この売値と買値は銅貨の枚数でカウントしてある。要はこれ1つで1白金貨だ。俺はどうやら目立つのが好きらしい。俺なら絶対俺みたいな神の下には付きたくないものだ。なんて1人で頭の中で考えていたのだがおっさんが真剣な顔をして言葉を出したので打ち切る。
「ほ、本当にこれ売ってくれるのか」
ん、どうやらこれは自分で使う気なのか、誰か家族が難病にかかっているのかもしれない。少し元神としてサービスしてやろう。
「……金貨50枚だ」
おっさんの顔が疑惑へと変わる。そりゃ相場の半額で売ると言われると疑いたくなる気持ちもわかるが今回は完全に良心だ。今回だけだぞこんなにサービスするの。ただで恵んでやれ?そんなのは神にでも頼んでくれ。
「3本持ってないか、どうしても必要なんだ」
3本半額か、流石に勿体ないな。よし1本ただでくれてやるから残り2本を通常料金で売ろう。
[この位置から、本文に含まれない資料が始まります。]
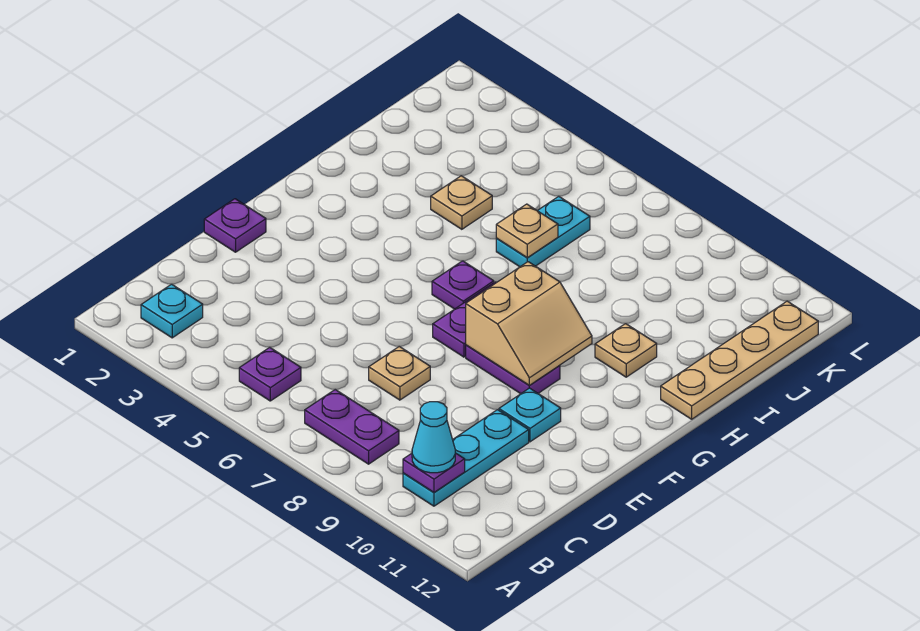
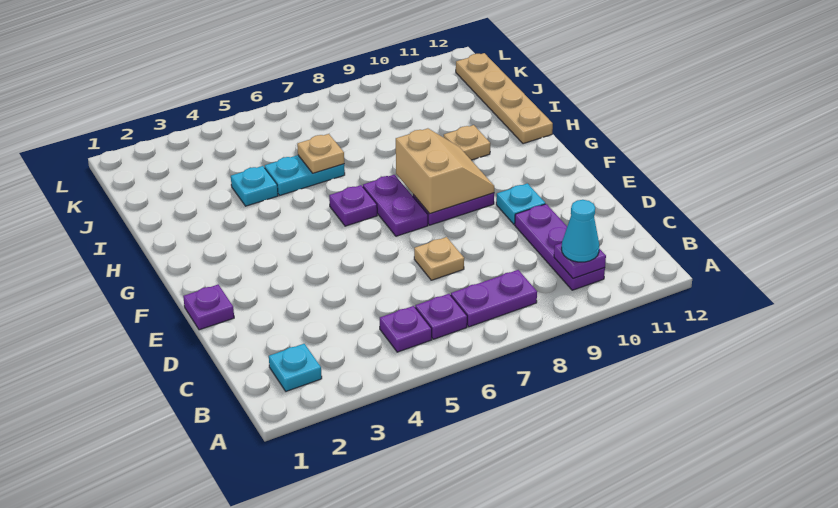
none -> purple plate B6 level 1
cyan plate B10:D10 level 1 -> purple plate B10:D10 level 1
tan plate I4 level 1 -> cyan plate I4 level 1
cyan plate I6:J6 level 1 -> cyan plate I5:I6 level 1

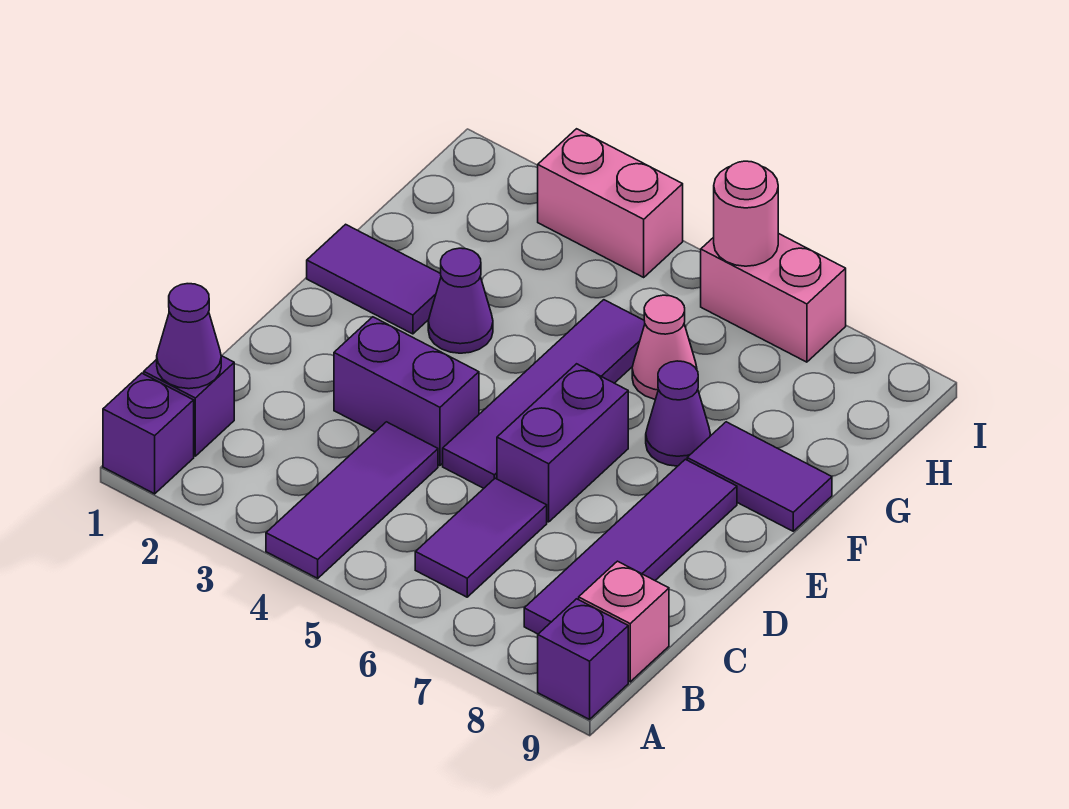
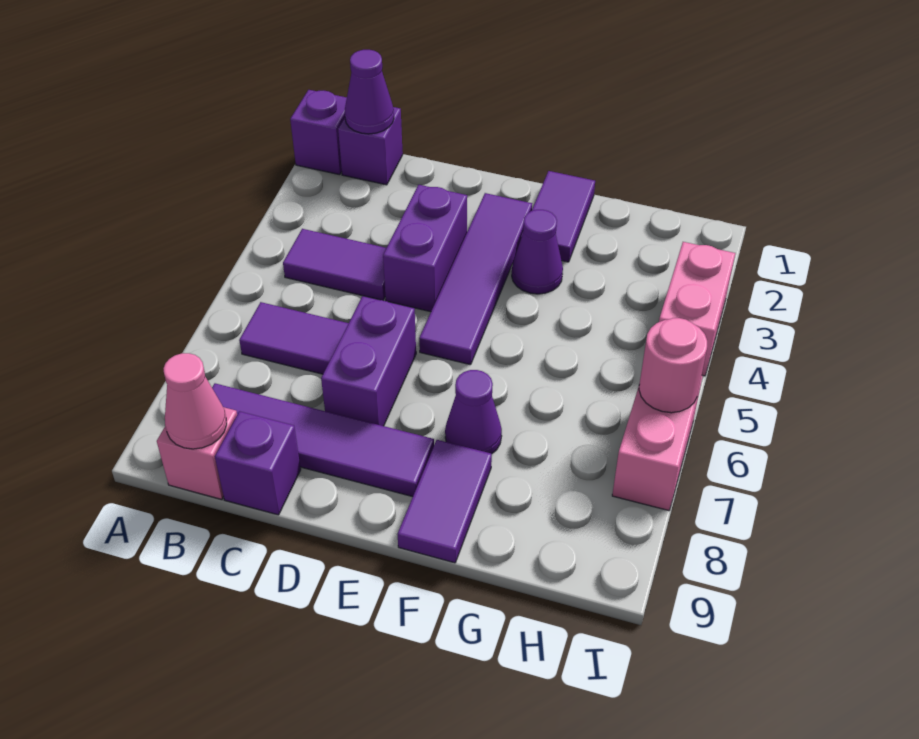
purple tile A4:C4 level 1 -> purple tile B4:C4 level 1
purple brick A9 level 1 -> purple brick C9 level 1
purple tile D5:G5 level 1 -> purple tile E2:E5 level 1
purple brick D6:E6 level 1 -> purple brick D6:D7 level 1
pink cone G6 level 1 -> pink cone B9 level 2

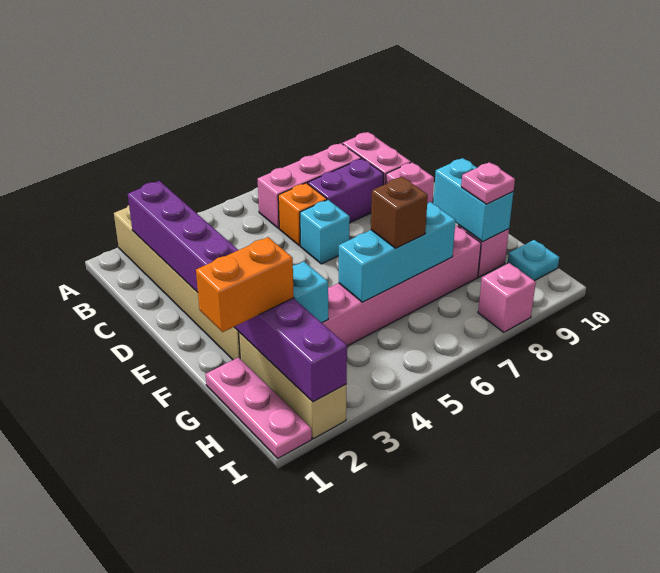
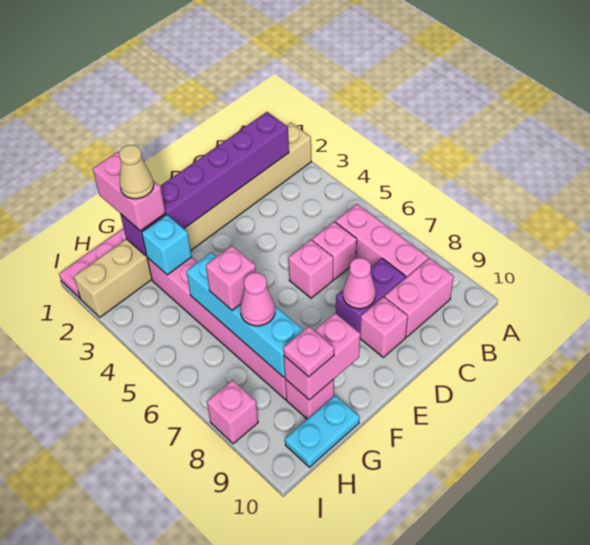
purple brick B2:I2 level 2 -> purple brick B2:G2 level 2
orange brick C6 level 1 -> pink brick C6 level 1
purple brick C7:C8 level 1 -> purple brick C8:D8 level 1
cyan brick D6 level 1 -> pink brick D6 level 1
none -> pink cone D8 level 2
cyan brick F9:G9 level 2 -> pink brick F9:G9 level 2
orange brick G1:G2 level 3 -> pink brick G1:G2 level 3
none -> tan cone G2 level 4
cyan brick G5:G7 level 2 -> cyan brick G5:G8 level 2
brown brick G6 level 3 -> pink brick G6 level 3
none -> pink cone G7 level 3
cyan plate H10 level 1 -> cyan plate G10:H10 level 1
「7本あるから2本売ってやるよ、そしたら1本おまけでやるよ」
『ただでゲットしたものでこんなに偉そうな態度を取れるのはレン様だけだと思います』
いいんだよ、こっちは相場より安く売ってるんだからむしろ感謝されてしかるべきだ。
「【鑑定】の価格的には間違いないがこの男は胡散臭い……。どうしたものか」
おいおっさん聞こえてるぞ。せめて頭の中で言えよ。俺がおっさんの態度に心で文句を言っていると信じることに決めたのか店の奥に行き白金貨2枚を持ってきた。
「うちのほぼ全財産だ、もっていけ」
なるほど、もしここで詐欺られると後がなかったわけか。それでも俺みたいないかにも平民な恰好をしている奴を信じる気になるとは余程大事なことなのかもしれない。
「毎度あり」
俺はおっさんに頑張れよの意味を込めて微笑みかけたがそれが詐欺られたの意味かと思ったのか顔に絶望的な表情を浮かべた。弁解してもいいが面倒なのでそのまま放置しようと決めて俺は店から出て行った。